前世自己多數時間,都蝸居在鄒老大所有的一個地下小旅館裡,橫豎不過十來個平方,衛生間還在屋外,跟別人共用。現在擁有了一處四層高的大客棧,還有如此大的一個院子,那麽多建築,還有雇工,手裡有了前世想也不敢想的黃金。每每想到這裡,每每站在風雲棧四樓遠眺,就覺得自己如在夢中。
這樣的美夢,他真的情願一輩子不要醒。
現在,這丫頭,貌似在給息要規劃一個更大的夢想?
“好,如果你覺得可以的話,我們就按這樣的計劃來拓展。錢,反正是賺來花的,那些黃金如果不夠,我就再去賺。”阮尊還是首肯了這丫頭的雄心。
“阮尊。”慕容芊芊突然望著他,眼神中帶著種別樣的味道,“另外,有件事,我要跟你說。”頓了一頓,“我的父親,慕容家的家主,要來看我們。”
“哦?什麽時候到?”阮尊挺意外,“我提前叫棧裡在一樓酒樓準備一桌豐盛的菜肴,還有好酒,給他接風。”
“這些你倒不用準備, 他多是不肯留下吃喝的。”慕容芊芊臉色頗感為難地說道,“他昨天派下屬捎過信來,信上說要過來,把我和雲柳帶回青州。他在信中說,皇帝陛下許了他青州知府兼鎮魔殿青州總旗職位。”
“知府啊,總旗?可都是大官啊,那你以後,可就是官家的小姐了。”阮尊開玩笑似地說道,不過這玩笑之後,自己的心也沉了下來,竟然說不出話來。
心中很是悵然。就在之前,他還為這個女子能夠在這風雲棧內助自己苦心經營而備感慶幸,她也在轉眼前說過雄心勃勃的拓展計劃,怎麽,一轉眼之後,話風一轉,就是要離開?
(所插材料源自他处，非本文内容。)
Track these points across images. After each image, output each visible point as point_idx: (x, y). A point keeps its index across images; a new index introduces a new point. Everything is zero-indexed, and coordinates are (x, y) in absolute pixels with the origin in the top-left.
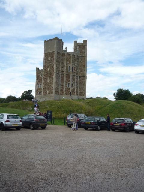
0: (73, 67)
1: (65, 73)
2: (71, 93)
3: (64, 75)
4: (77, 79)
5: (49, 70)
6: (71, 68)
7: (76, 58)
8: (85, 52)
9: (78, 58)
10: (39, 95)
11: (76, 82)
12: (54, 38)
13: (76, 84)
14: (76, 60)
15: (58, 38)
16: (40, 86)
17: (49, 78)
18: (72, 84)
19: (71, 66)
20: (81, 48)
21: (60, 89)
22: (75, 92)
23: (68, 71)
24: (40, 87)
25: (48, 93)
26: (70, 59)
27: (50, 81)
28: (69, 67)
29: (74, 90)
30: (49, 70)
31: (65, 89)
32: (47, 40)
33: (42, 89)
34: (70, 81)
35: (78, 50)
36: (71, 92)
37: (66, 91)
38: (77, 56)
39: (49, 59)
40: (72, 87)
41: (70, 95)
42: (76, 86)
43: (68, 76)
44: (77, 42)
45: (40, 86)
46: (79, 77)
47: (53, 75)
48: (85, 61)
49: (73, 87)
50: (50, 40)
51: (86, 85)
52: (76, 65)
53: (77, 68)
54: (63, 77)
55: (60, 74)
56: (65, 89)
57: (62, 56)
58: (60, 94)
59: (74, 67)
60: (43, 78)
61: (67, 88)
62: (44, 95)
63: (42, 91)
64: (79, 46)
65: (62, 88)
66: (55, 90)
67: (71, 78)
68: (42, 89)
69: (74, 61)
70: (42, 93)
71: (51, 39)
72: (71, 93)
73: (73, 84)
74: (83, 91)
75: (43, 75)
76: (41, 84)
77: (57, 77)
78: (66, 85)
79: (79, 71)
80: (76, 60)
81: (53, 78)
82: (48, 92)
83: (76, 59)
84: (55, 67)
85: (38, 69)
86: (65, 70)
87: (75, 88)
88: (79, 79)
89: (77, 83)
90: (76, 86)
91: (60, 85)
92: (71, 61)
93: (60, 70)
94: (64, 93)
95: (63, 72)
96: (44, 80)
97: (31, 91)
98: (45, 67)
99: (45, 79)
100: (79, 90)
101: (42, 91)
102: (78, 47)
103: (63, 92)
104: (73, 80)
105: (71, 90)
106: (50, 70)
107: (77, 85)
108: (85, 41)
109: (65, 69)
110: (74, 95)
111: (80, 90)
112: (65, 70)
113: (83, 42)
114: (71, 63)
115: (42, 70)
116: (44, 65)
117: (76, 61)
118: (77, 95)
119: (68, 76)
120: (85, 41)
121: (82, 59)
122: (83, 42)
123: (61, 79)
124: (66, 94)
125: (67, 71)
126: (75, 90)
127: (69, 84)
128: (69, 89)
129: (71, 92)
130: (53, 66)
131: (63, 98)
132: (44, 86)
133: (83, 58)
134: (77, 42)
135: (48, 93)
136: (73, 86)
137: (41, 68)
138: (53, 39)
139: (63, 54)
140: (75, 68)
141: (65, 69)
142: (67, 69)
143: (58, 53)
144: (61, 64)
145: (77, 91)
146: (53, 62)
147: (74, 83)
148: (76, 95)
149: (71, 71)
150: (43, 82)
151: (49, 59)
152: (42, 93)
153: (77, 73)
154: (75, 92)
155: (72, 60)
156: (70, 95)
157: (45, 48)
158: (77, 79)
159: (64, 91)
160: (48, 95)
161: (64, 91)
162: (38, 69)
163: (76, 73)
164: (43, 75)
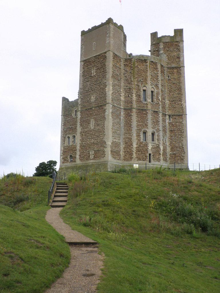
0: (152, 92)
1: (135, 105)
2: (150, 154)
3: (131, 109)
4: (164, 121)
5: (93, 99)
6: (149, 93)
7: (159, 69)
8: (179, 58)
9: (162, 72)
10: (69, 164)
11: (161, 128)
12: (104, 21)
13: (161, 133)
14: (160, 75)
15: (114, 22)
16: (71, 139)
17: (96, 120)
18: (153, 134)
19: (149, 88)
20: (169, 47)
21: (122, 146)
22: (161, 152)
23: (140, 101)
24: (71, 144)
25: (92, 157)
26: (146, 71)
27: (98, 125)
28: (144, 91)
29: (158, 147)
30: (93, 99)
31: (135, 145)
32: (86, 29)
33: (78, 148)
34: (146, 125)
35: (162, 52)
36: (150, 152)
37: (138, 150)
38: (162, 66)
39: (94, 72)
40: (153, 140)
41: (150, 162)
42: (161, 138)
43: (142, 112)
44: (159, 35)
45: (71, 139)
46: (167, 117)
47: (105, 110)
48: (182, 79)
49: (156, 141)
50: (95, 28)
51: (186, 136)
52: (160, 86)
53: (163, 95)
54: (128, 116)
55: (122, 107)
56: (135, 145)
57: (124, 65)
58: (122, 157)
59: (156, 90)
60: (79, 121)
61: (140, 143)
62: (84, 162)
63: (78, 153)
64: (165, 43)
65: (128, 144)
66: (111, 147)
67: (150, 116)
68: (78, 148)
69: (155, 78)
70: (78, 157)
71: (98, 23)
72: (150, 154)
73: (156, 134)
74: (179, 152)
75: (79, 114)
76: (74, 137)
77: (116, 115)
78: (138, 136)
79: (167, 102)
80: (160, 75)
81: (104, 118)
82: (92, 153)
83: (159, 72)
84: (110, 91)
85: (65, 100)
86: (134, 98)
87: (161, 142)
88: (167, 121)
89: (164, 131)
90: (161, 138)
91: (122, 137)
92: (147, 76)
93: (122, 98)
94: (134, 155)
95: (129, 102)
96: (81, 125)
97: (55, 163)
98: (84, 92)
99: (85, 122)
100: (168, 149)
101: (78, 153)
102: (161, 46)
103: (131, 154)
104: (156, 122)
105: (150, 147)
106: (96, 99)
107: (163, 137)
108: (179, 32)
109: (134, 95)
110: (159, 160)
111: (172, 149)
112: (134, 98)
113: (172, 34)
114: (149, 82)
115: (76, 101)
116: (80, 89)
117: (160, 79)
118: (165, 160)
119: (142, 112)
120: (179, 32)
121: (173, 73)
122: (172, 34)
123: (126, 121)
124: (139, 159)
125: (139, 101)
126: (162, 148)
127: (145, 133)
128: (146, 145)
129: (150, 152)
130: (104, 89)
131: (135, 165)
132: (82, 140)
133: (175, 71)
134: (159, 35)
135: (92, 157)
136: (156, 137)
137: (73, 96)
138: (102, 25)
139: (126, 60)
140: (158, 94)
141: (134, 95)
142: (139, 96)
143: (115, 56)
144: (122, 84)
145: (165, 150)
146: (104, 77)
147: (158, 130)
148: (164, 160)
149: (149, 100)
150: (79, 129)
151: (94, 72)
152: (78, 157)
153: (164, 107)
154: (161, 152)
155: (149, 74)
156: (150, 162)
157: (81, 48)
158: (164, 121)
159: (134, 150)
160: (92, 161)
161: (134, 150)
162: (65, 100)
163: (161, 107)
164: (79, 116)
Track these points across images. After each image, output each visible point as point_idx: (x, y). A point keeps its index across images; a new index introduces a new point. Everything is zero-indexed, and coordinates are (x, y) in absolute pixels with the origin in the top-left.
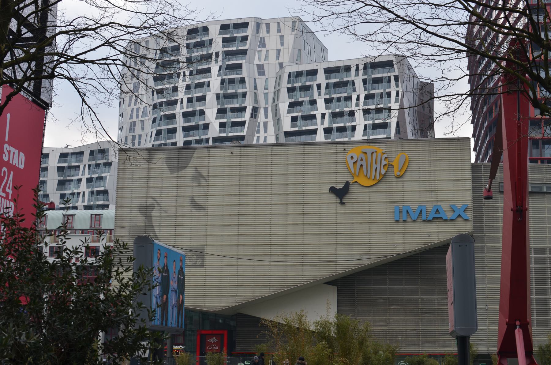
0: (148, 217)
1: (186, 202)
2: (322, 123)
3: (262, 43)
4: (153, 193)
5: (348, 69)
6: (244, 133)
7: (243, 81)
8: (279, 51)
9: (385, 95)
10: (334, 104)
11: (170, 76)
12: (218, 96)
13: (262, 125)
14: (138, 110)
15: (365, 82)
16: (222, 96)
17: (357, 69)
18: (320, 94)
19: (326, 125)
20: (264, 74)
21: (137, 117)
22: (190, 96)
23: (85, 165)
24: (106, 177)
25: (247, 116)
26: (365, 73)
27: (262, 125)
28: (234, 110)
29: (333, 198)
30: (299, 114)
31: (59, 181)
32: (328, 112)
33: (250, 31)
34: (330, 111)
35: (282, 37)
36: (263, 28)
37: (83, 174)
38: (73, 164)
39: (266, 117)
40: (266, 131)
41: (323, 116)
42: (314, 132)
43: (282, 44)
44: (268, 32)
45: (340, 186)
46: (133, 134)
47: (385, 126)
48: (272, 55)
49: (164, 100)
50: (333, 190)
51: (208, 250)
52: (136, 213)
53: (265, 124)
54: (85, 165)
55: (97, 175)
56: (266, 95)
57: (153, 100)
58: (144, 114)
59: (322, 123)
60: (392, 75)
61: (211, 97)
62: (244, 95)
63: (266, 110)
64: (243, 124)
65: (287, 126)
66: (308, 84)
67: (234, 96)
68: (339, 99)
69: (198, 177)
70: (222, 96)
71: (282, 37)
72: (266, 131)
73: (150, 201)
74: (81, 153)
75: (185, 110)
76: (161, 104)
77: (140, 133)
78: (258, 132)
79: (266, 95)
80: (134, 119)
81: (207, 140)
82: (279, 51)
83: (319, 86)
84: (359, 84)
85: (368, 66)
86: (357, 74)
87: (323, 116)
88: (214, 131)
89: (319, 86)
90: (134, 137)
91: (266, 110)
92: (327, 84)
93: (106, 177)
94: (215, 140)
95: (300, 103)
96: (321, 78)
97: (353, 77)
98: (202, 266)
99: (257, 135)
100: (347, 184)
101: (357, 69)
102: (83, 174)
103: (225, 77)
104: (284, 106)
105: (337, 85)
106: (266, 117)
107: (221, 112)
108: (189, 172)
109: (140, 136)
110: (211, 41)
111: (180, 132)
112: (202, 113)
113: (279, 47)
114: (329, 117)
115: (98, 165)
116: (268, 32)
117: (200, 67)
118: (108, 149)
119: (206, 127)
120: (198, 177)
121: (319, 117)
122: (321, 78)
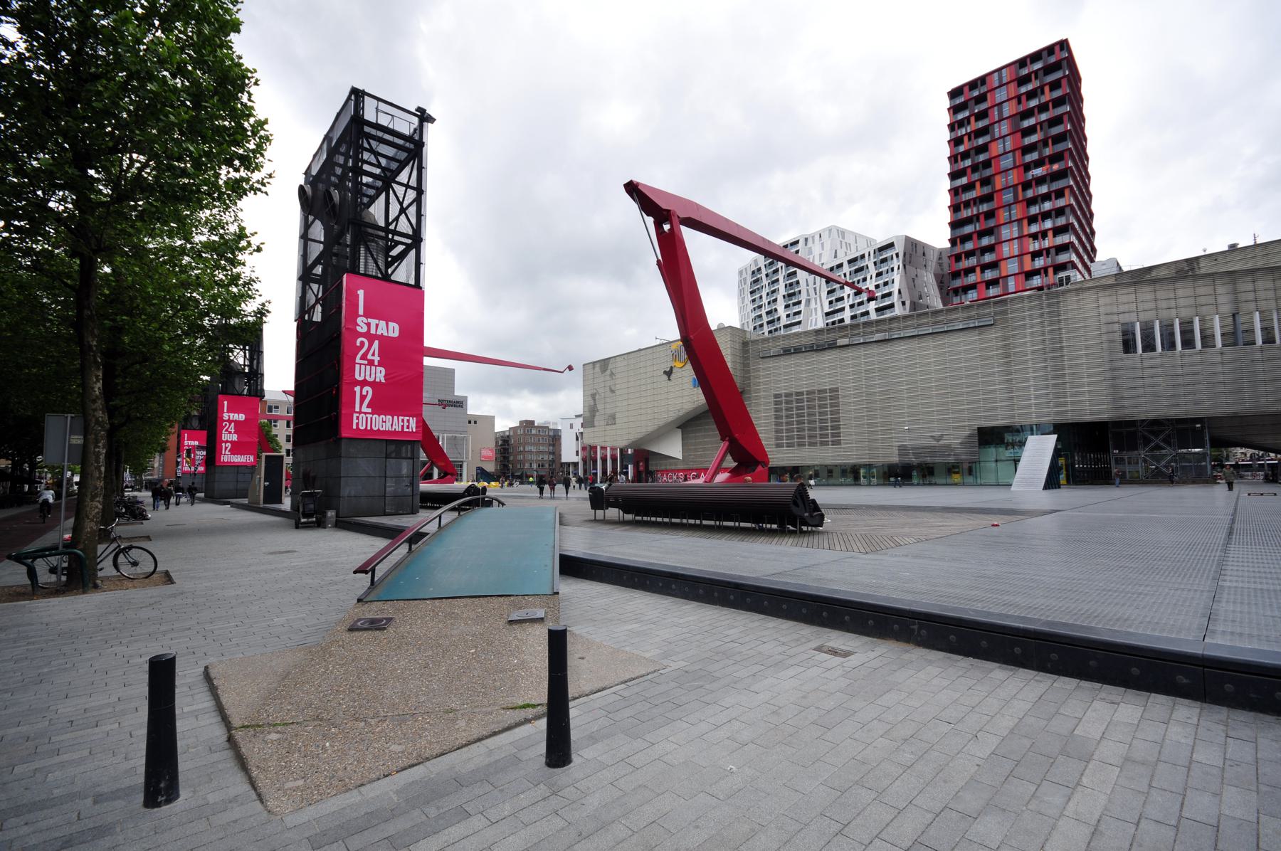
0: (595, 400)
1: (608, 389)
4: (596, 387)
5: (863, 257)
7: (798, 282)
8: (821, 255)
12: (784, 296)
19: (851, 303)
26: (875, 257)
28: (795, 304)
29: (665, 377)
33: (800, 246)
35: (822, 244)
36: (810, 241)
39: (816, 304)
40: (816, 314)
41: (849, 296)
42: (843, 309)
44: (813, 243)
45: (668, 370)
50: (665, 372)
51: (617, 416)
53: (816, 309)
61: (780, 298)
62: (800, 292)
65: (827, 309)
67: (794, 294)
71: (822, 244)
75: (767, 310)
82: (821, 255)
88: (784, 321)
100: (672, 367)
104: (824, 294)
105: (857, 271)
106: (816, 304)
107: (787, 306)
108: (608, 372)
112: (776, 310)
113: (821, 252)
116: (813, 243)
120: (612, 374)
121: (846, 298)
122: (846, 269)
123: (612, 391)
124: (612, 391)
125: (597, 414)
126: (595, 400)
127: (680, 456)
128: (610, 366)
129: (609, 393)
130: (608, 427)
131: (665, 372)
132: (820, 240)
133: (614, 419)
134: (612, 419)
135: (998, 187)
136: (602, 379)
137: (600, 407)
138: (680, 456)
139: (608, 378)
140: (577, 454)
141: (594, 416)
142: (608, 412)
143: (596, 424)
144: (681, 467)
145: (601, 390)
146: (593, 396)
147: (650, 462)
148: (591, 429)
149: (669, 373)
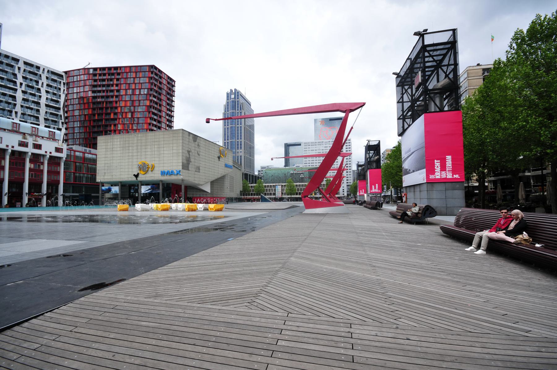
0: (189, 155)
18: (19, 72)
19: (23, 88)
29: (217, 159)
30: (5, 77)
34: (26, 83)
41: (21, 84)
51: (201, 168)
52: (186, 152)
59: (21, 87)
68: (31, 80)
69: (198, 145)
73: (189, 150)
83: (19, 68)
87: (21, 84)
96: (20, 64)
98: (199, 172)
105: (30, 72)
108: (196, 143)
114: (25, 86)
124: (199, 155)
125: (191, 163)
127: (209, 191)
128: (198, 141)
129: (196, 155)
130: (196, 173)
131: (218, 157)
134: (198, 169)
135: (122, 94)
136: (193, 145)
137: (192, 160)
138: (209, 191)
139: (196, 146)
141: (189, 164)
142: (197, 164)
143: (190, 168)
144: (209, 196)
145: (193, 151)
146: (189, 152)
147: (188, 193)
148: (187, 171)
149: (219, 158)
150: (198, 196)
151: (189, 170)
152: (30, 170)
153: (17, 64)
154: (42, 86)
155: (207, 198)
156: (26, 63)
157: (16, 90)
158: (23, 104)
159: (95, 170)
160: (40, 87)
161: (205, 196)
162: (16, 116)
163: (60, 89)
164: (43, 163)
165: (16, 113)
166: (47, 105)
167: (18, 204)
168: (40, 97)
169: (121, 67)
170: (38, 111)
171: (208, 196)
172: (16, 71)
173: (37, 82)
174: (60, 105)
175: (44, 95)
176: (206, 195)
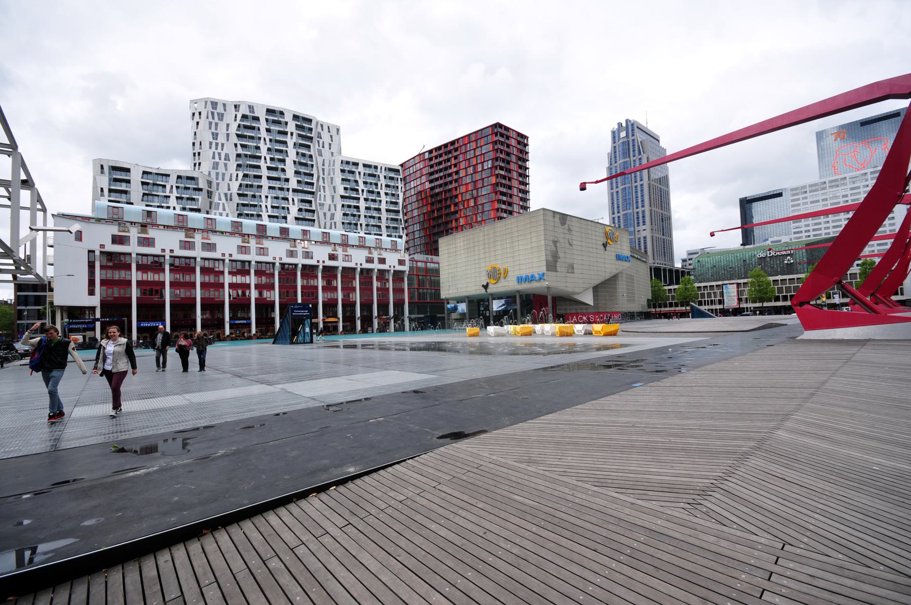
0: (556, 247)
2: (363, 195)
3: (319, 136)
6: (314, 190)
8: (330, 145)
9: (395, 187)
10: (368, 185)
11: (252, 138)
12: (295, 162)
13: (322, 187)
14: (219, 154)
15: (385, 177)
16: (297, 163)
17: (381, 169)
18: (360, 178)
20: (322, 156)
21: (220, 159)
22: (272, 156)
23: (172, 186)
24: (198, 199)
25: (314, 181)
27: (322, 187)
28: (305, 174)
29: (602, 247)
31: (144, 194)
32: (365, 189)
35: (331, 136)
37: (171, 192)
38: (158, 183)
39: (324, 183)
40: (324, 192)
41: (363, 191)
43: (332, 141)
46: (217, 171)
47: (396, 203)
48: (327, 146)
49: (250, 153)
51: (575, 266)
52: (551, 244)
53: (324, 187)
54: (172, 186)
55: (188, 196)
56: (323, 170)
57: (236, 150)
58: (227, 158)
59: (363, 195)
60: (399, 177)
61: (289, 161)
63: (323, 179)
64: (312, 184)
66: (353, 170)
68: (371, 184)
69: (569, 230)
70: (297, 163)
71: (331, 136)
72: (324, 192)
73: (556, 239)
74: (169, 175)
76: (246, 156)
77: (224, 171)
78: (320, 191)
79: (323, 170)
80: (217, 159)
81: (288, 190)
82: (330, 145)
83: (359, 173)
84: (382, 177)
85: (344, 163)
86: (381, 172)
87: (363, 191)
88: (293, 184)
89: (359, 173)
90: (217, 174)
91: (323, 179)
92: (364, 173)
93: (198, 199)
94: (294, 191)
95: (349, 180)
96: (361, 168)
97: (378, 173)
99: (319, 193)
101: (381, 169)
102: (171, 192)
103: (298, 151)
105: (370, 175)
106: (324, 183)
107: (297, 173)
108: (566, 226)
109: (223, 175)
110: (286, 123)
111: (264, 179)
115: (187, 188)
116: (322, 130)
117: (277, 138)
118: (198, 178)
119: (287, 180)
123: (571, 245)
124: (571, 245)
125: (559, 260)
126: (556, 247)
127: (591, 303)
128: (568, 222)
129: (567, 245)
130: (569, 275)
131: (603, 244)
132: (329, 132)
133: (573, 268)
134: (571, 268)
135: (461, 176)
137: (561, 255)
138: (591, 303)
139: (566, 231)
140: (91, 292)
143: (558, 269)
145: (561, 240)
146: (555, 242)
147: (557, 307)
148: (554, 274)
149: (605, 245)
150: (574, 311)
151: (557, 271)
152: (378, 289)
153: (357, 168)
154: (381, 189)
155: (589, 314)
156: (365, 166)
157: (358, 199)
158: (366, 214)
159: (438, 283)
160: (379, 190)
161: (584, 311)
162: (362, 230)
163: (397, 187)
164: (388, 280)
165: (361, 225)
166: (387, 211)
167: (370, 329)
168: (380, 201)
169: (458, 140)
170: (380, 218)
171: (590, 311)
172: (358, 178)
173: (376, 185)
174: (399, 207)
175: (384, 198)
176: (587, 309)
“那,那,你要走?”阮尊不知道自己是怎麽說出這幾個字的。就仿佛這幾個字,只是為了要挽留而說出的。他不希望得到答案,絕不希望得到肯定的答案。
慕容芊芊不置可否,“我還沒想好。”
晶亮的眼眸看著他,“那你呢,你是覺得,我是留下好,還是跟著父親離開的好?”